Tive a alegria de conviver com uma colega de trabalho que dentro da sua simplicidade de vida e despretensão de chamar atenção sobre si, deixou um grande exemplo. Digo deixou porque ao completar seu tempo de trabalho aposentou-se, porém continuou trabalhando até que decidiu que era momento de encerrar esse ciclo de sua vida. Apesar de termos convivido poucos anos, foram suficientes para testemunhar as suas várias facetas. Uma colega que, mesmo estando inserida na faixa etária dos idosos e sendo chamada de “velhinha” por alguns contemporâneos de profissão, nada tinha de velho em seu espírito, na sua disposição ou na sua lucidez para o trabalho de raciocínio, na sua função de desenvolvedora. Além disso, era dotada de um bom humor, que tornava a nossa rotina laboral mais leve e nos proporcionava momentos de descontração.

Este foi um período que vivenciamos muitas histórias divertidas, e dentre tantas que se sucederam houve uma que além de nos render boas risadas, criou um jargão que se manteve por um bom tempo no linguajar dos bons de brincadeira. Na época, havia dois integrantes da minha equipe que eram os alvos das brincadeiras de nossa amiga “idosa” e vice versa e ao mesmo tempo, seus consultores para assuntos de Tablet e Celular. Sim, porque além de tudo, ela gostava de manter-se atualizada no uso dos aparelhos de tecnologia mobile, sempre comprando versões mais modernas deste tipo de aparelho e se garantindo na utilização dos aplicativos.

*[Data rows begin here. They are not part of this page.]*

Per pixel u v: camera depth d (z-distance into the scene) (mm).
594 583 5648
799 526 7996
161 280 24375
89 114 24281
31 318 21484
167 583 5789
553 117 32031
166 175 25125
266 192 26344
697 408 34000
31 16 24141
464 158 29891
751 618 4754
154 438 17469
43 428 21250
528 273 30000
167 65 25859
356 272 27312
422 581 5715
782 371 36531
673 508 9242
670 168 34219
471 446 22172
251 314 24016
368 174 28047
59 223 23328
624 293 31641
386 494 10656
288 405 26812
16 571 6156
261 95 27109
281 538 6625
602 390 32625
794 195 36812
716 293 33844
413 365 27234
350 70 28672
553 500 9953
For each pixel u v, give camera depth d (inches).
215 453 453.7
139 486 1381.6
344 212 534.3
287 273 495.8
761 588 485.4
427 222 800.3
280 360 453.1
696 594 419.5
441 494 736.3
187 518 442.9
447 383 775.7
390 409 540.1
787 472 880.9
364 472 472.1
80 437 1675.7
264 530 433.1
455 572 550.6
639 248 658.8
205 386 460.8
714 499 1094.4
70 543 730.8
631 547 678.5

Então certa vez, ela pediu para um dos seus “consultores” orientação sobre a instalação e uso do aplicativo bancário que precisava para facilitar suas operações financeiras, e deu-se o seguinte fato: ela instalou o programa e foi até a agência bancária para solicitar um determinado serviço, que ela não sabia estar contido no aplicativo instalado em seu celular. Ao chegar na agência a funcionária deu uma pequena explicação sobre como utilizar o serviço via mobile, prontamente ela executou os passos descritos pela funcionária do banco, finalizando a operação com sucesso resolvendo de forma breve a questão. Só que ao comunicar à atendente sobre o seu feito, ela não esperava que a mesma fosse soltar tamanho elogio: “nossa! Como a senhora é desenrolada!”, o que a deixou toda orgulhosa e matreira.

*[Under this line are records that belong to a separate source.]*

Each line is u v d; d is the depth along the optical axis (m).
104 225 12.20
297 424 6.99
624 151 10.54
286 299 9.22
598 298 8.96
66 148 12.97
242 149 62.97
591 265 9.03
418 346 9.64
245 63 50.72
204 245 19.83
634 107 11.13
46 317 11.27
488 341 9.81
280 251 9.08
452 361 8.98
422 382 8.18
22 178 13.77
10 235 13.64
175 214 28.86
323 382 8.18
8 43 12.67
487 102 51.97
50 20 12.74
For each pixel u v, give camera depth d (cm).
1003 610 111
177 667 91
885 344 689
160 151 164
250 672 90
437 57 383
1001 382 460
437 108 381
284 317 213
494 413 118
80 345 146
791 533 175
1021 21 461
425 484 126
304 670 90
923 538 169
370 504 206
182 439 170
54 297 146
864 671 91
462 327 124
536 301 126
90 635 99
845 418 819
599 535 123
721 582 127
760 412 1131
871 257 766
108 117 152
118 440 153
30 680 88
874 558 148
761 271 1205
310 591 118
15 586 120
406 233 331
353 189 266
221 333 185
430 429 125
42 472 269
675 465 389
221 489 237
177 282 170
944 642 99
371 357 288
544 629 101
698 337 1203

Depois disso, apressou-se em voltar à empresa. Chegando lá procurou seus amigos “consultores” esboçando um riso suspeito que lhe era peculiar em determinadas situações. E sem delongas foi logo contando a sua proeza, arrematando a história com a seguinte conclusão: “viram como sou desenroladinha!” E soltou uma bela risada, daquelas que costumava dar quando estava a fim de zoar os colegas que tinham praticamente idade de ser seus netos. A partir dali sua frase bem humorada foi automaticamente incorporado às piadas internas do grupo.